Al trovatello fu imposto, come si usava per i servi, un nome greco (Melisso) accanto al nome latino (Caio). Fu educato nelle lettere dai suoi genitori adottivi e, siccome era molto bravo, venne portato a Roma da Mecenate come schiavo liberto. Fu poeta, bibliotecario di Augusto e commediografo comico. In questa ultima veste inventò il genero comico che chiamo “trabeate”, terzo genere comico dopo  le “palliata” di soggetto greco, e la “togata”, genere romano. Tali genere prendevano il nome dalle vesti indossate dagli attori, e nelle “trabeate”, di soggetto romano, si indossava la trabea (corto mantello con bordi di porpora). Questa veste era per lo più usata da cònsoli, trionfatori e cavalieri, per cui si suppone che le “trabeate” fossero commedie satiriche verso i potenti. Tale supposizione è confortata dal fatto che le “trabeate” si contrapponevano alle “tabernarie”, ove si narravano storie di taverna, di gente semplice. Avendo vissuto in casa di Mecenate, invece, Caio Melisso meglio conosceva le classi agiate.

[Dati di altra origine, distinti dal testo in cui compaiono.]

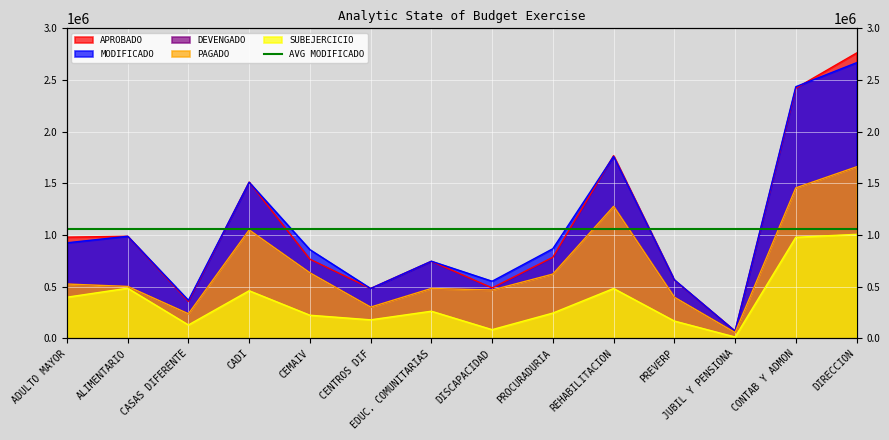

Reading left to right, list all the values displayed in this chart.

APROBADO: ADULTO MAYOR=979792.3	ALIMENTARIO=988606.0	CASAS DIFERENTE=358266.6	CADI=1512487.7	CEMAIV=766579.3	CENTROS DIF=483533.6	EDUC. COMUNITARIAS=746301.0	DISCAPACIDAD=488817.5	PROCURADURIA=785121.3	REHABILITACION=1768246.9	PREVERP=564758.2	JUBIL Y PENSIONA=70541.5	CONTAB Y ADMON=2421021.7	DIRECCION=2761111.7
MODIFICADO: ADULTO MAYOR=925104.9	ALIMENTARIO=988696.0	CASAS DIFERENTE=368973.7	CADI=1510877.7	CEMAIV=859241.0	CENTROS DIF=483033.6	EDUC. COMUNITARIAS=746999.1	DISCAPACIDAD=553236.8	PROCURADURIA=868007.3	REHABILITACION=1760841.3	PREVERP=567048.2	JUBIL Y PENSIONA=70541.5	CONTAB Y ADMON=2435411.3	DIRECCION=2667269.0
DEVENGADO: ADULTO MAYOR=526271.0	ALIMENTARIO=502947.2	CASAS DIFERENTE=238544.5	CADI=1049523.4	CEMAIV=634662.6	CENTROS DIF=303037.5	EDUC. COMUNITARIAS=483574.0	DISCAPACIDAD=468356.5	PROCURADURIA=622535.9	REHABILITACION=1277652.1	PREVERP=398718.3	JUBIL Y PENSIONA=56693.7	CONTAB Y ADMON=1456563.0	DIRECCION=1660207.5
PAGADO: ADULTO MAYOR=526271.0	ALIMENTARIO=502947.2	CASAS DIFERENTE=238544.5	CADI=1049523.4	CEMAIV=634662.6	CENTROS DIF=303037.5	EDUC. COMUNITARIAS=483574.0	DISCAPACIDAD=468356.5	PROCURADURIA=622535.9	REHABILITACION=1277652.1	PREVERP=398718.3	JUBIL Y PENSIONA=56693.7	CONTAB Y ADMON=1456563.0	DIRECCION=1660207.5
SUBEJERCICIO: ADULTO MAYOR=398834.0	ALIMENTARIO=485748.8	CASAS DIFERENTE=130429.1	CADI=461354.3	CEMAIV=224578.4	CENTROS DIF=179996.1	EDUC. COMUNITARIAS=263425.1	DISCAPACIDAD=84880.3	PROCURADURIA=245471.4	REHABILITACION=483189.1	PREVERP=168329.8	JUBIL Y PENSIONA=13847.8	CONTAB Y ADMON=978848.3	DIRECCION=1007061.5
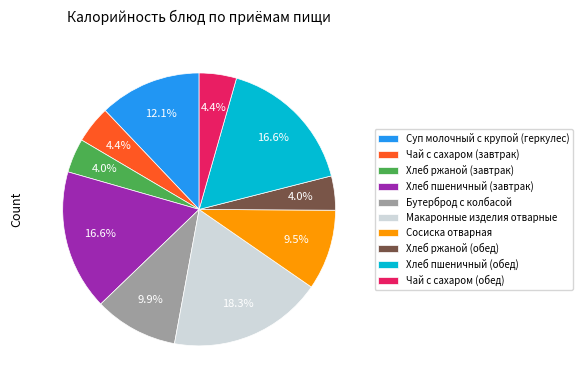

What is the ratio of the value at Хлеб пшеничный (обед) to the value at Чай с сахаром (обед)?

3.8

Il Teatro fu costruito nel 1667, sopra una preesistente torre, come si può ben vedere da Piazza della Signoria. La parte che ora costituisce il teatro era stata elevata nel XV secolo per farne la “casa per l’amministrazione dell’Opera del Duomo”. Il Foyer, che congiunge la “ex Casa”, ora teatro, con la Manna d’Oro (vedi) è stato l’ultimo corpo di fabbrica costruito, al fine di consentire un più agevole accesso al Teatro.

Il Caio Melisso fu uno dei primi teatri pubblici in Italia, dopo il San Giovanni Crisostomo di Venezia (1660) e prima del Tor di Nona di Roma (1660). Per più di due secoli si chiamò “Teatro Nobile”.

Fu ampliato e ristrutturato nel 1749 e, caduto in disuso per la costruzione del Teatro Nuovo,  ancora nel 1877/1780 su progetto dell’architetto spoletino Giovanni Montiroli. L’ingresso e la biglietteria sono nell’ex oratorio della Manna d’Oro (vedi).

Quando venne a Spoleto il Maestro Menotti per iniziare a progettare il Festival,  Adriano Belli gli mostrò un teatro in stato di abbandono, se ne intraprese un nuovo restauro sotto la direzione del’architetto Roberto De Luca.

Nel 2013, a spese della Fendi S.p.a., che così ha potuto aggiungere il nome a quello storico.

Con platea e tre ordini di palchi e loggione è capace di 350 posti.

I camerini sono nel seminterrato sotto e dietro al palcoscenico.

Pregevoli le decorazioni e soprattutto il sipario.

Dal Foier è possibile godere un meraviglioso panorama della Valle di Spoleto.

Un dettaglio poco noto: gli arredi lignei della biglietteria sono stati ricavati riadattando gli arredi sacri di San Giovanni  allorchè quella chiesa, come molte altre a Spoleto, fu riadattata a caserma. Il nuovo stato italiano unito tolse a Spoleto la sua millenaria prerogativa di capitale dell’Umbria e la compensò con la sede del Distretto militare e di molte caserme. Queste trovarono posto, non senza polemiche e tentativi di difesa, negli edifici religiosi. Ne vennero distrutte molte strutture, gli arredi, come detto, ed anche affreschi e pitture.